Vrees groaned inwardly. “We have not yet reached the stage where we can discuss symbolism, Madame. If you would please continue.”


A few days later Mr. Smith and Miss Jones sat in the doctor’s office. They had come at once when myriad Doctors Vrees had appeared in their dreams.

And Dr. Vrees had been expecting their call.

Although it was now dusk, he didn’t turn on the lights. Mr. Smith and Miss Jones held hands. Tightly. Vrees had talked until his voice was husky. The avoidance of madness, he had found, was like working your way around and around the outside of a tall building, with your fingernails scratching the cornice.

Everything had been said, including the impossibility of trying to tell anyone else in the world.

They sat in silence. At last Vrees said, “I guess they decided they needed me to assist in the... ah... multiple births.”

“And take care of the children, afterward, perhaps,” Miss Jones said dreamily.

Vrees flinched inwardly. He smiled at all children, patted their heads and gave them gum. He detested them.

“Then there’s nothing we can do, is there?” Robert asked.

“Nothing,” Vrees said. “Perhaps, in time, as that... uh... regimentation causes an emotional and intellectual deviation from... our norms, the contact will gradually be broken.”

Robert stood up. He said, “I guess Ruth and I better go ahead with the wedding. Will you come, Doctor?”

Again he winced inwardly. “Ah... I’ve a pretty full schedule.”

“Of course,” Ruth said. “We should all get together now and then, though, to sort of... check up.”

“I’m prescribing sedatives for myself,” Vrees said. “I intend to stop dreaming.”

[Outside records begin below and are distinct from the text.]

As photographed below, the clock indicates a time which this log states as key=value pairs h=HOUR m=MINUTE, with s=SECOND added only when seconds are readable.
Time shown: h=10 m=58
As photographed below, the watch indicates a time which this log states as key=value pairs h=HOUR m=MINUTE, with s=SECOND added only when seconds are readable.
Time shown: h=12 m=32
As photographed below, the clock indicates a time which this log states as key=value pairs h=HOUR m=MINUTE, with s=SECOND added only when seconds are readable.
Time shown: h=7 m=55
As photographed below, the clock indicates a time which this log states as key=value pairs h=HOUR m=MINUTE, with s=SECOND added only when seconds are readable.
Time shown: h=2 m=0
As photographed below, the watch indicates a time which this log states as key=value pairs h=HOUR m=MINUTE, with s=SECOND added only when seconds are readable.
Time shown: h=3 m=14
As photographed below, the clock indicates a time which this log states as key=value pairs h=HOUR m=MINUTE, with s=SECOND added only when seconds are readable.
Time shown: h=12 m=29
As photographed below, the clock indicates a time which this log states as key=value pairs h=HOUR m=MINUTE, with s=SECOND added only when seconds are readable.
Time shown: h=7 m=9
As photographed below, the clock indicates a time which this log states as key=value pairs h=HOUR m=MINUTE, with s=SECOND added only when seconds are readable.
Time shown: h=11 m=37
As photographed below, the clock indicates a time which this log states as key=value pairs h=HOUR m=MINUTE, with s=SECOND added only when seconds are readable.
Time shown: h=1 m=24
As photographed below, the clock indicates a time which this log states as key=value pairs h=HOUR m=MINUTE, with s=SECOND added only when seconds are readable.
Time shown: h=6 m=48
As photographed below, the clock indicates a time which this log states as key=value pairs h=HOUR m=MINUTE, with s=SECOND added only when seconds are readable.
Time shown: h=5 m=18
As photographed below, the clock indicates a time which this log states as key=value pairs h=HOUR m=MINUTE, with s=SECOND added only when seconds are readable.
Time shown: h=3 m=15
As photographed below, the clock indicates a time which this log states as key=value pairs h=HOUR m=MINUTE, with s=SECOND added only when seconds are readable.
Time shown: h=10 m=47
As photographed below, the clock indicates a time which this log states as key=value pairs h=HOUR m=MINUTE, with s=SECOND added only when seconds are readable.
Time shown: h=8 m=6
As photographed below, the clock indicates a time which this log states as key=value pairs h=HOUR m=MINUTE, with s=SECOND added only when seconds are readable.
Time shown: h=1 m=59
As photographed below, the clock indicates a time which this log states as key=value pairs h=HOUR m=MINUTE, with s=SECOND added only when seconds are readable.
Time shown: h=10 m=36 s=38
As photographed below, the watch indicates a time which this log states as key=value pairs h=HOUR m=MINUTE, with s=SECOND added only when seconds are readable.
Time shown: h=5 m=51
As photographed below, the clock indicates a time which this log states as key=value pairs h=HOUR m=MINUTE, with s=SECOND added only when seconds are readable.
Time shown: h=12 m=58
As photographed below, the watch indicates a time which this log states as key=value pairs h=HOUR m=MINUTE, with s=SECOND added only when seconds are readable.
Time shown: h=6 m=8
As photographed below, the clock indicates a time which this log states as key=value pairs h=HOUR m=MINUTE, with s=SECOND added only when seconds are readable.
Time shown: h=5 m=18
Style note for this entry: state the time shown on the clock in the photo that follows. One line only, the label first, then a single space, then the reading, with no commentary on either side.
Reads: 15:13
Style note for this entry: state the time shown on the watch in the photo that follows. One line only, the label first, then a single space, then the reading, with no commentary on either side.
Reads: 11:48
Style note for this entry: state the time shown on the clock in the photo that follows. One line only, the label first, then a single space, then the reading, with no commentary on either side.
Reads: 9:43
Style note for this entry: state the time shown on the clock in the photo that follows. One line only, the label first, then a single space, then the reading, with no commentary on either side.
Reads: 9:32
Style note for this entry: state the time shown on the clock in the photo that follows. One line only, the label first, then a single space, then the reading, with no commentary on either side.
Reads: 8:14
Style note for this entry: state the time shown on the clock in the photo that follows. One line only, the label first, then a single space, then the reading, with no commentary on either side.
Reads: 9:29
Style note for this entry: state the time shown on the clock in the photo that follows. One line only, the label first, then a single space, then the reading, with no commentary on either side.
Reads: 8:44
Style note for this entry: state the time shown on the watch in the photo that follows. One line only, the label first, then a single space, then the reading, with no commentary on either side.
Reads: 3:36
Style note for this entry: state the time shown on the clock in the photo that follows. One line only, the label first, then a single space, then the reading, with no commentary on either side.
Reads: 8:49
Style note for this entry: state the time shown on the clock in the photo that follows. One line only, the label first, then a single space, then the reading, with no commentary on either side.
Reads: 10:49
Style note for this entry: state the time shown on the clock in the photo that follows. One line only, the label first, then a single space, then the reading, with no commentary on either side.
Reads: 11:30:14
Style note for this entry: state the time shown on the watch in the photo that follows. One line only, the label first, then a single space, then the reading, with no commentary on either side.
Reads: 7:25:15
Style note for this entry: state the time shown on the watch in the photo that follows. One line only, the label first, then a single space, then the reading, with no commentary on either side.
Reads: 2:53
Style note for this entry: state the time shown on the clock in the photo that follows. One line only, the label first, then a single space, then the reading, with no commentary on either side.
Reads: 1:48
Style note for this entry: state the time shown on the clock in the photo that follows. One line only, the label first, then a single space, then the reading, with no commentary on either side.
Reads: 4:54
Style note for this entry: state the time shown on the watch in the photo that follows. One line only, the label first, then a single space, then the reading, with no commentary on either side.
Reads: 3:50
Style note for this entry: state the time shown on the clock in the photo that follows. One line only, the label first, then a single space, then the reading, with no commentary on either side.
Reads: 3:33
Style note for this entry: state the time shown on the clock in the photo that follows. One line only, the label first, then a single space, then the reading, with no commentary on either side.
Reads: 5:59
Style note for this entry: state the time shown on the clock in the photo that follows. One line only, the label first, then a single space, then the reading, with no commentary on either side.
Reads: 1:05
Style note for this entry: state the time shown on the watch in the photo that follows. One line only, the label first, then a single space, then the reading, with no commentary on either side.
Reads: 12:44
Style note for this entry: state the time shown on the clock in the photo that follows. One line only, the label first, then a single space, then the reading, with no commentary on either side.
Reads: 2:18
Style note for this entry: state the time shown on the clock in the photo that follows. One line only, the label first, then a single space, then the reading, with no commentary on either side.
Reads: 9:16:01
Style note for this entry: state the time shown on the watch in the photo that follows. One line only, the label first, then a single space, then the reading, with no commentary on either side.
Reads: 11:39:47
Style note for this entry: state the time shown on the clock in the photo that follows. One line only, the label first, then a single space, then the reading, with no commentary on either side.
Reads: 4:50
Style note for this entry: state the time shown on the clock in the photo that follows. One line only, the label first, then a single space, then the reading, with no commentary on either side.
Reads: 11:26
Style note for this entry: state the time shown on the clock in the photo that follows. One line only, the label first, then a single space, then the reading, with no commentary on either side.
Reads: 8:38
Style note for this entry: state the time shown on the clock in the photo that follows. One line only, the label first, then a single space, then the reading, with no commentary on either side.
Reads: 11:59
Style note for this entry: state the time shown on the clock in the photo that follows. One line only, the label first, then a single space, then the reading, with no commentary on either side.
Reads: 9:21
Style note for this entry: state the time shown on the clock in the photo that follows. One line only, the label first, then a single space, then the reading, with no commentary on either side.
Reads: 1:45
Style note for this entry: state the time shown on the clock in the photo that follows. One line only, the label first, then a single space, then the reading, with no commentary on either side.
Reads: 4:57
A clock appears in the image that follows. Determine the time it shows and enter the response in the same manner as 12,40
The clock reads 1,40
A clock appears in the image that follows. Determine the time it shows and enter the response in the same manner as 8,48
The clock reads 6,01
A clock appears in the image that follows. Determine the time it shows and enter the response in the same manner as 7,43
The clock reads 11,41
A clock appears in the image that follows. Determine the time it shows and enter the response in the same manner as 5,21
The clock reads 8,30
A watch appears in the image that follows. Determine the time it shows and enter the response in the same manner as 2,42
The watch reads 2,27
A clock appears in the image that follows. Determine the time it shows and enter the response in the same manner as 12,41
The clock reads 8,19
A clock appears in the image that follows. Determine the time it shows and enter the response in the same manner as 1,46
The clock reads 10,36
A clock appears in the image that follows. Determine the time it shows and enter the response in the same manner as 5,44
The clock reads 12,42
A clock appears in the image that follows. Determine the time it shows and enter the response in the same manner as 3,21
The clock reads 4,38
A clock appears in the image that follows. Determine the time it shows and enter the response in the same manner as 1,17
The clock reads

He walked them to the door. He could not help considering them his enemies. They had gotten him into this horror. And besides, they towered over him.

But he had to make some gesture.

At the door he said softly, so softly that they both had to bend down a little to hear him. “That sound they make. You... uh... were right. It’s definitely whoop, whoop.”

He sat alone in the dark after they had gone. He was an honest and objective man. Yet it took him an hour to isolate that final reason for his sense of bitterness. He realized it at last. Somewhere 1000 Drs. Vrees attended 10,000 Ruths. Yet, through an irony of selection, they were all as unattainable as the original Ruth was to the original Vrees. Anyway, they’d all be too busy with the children.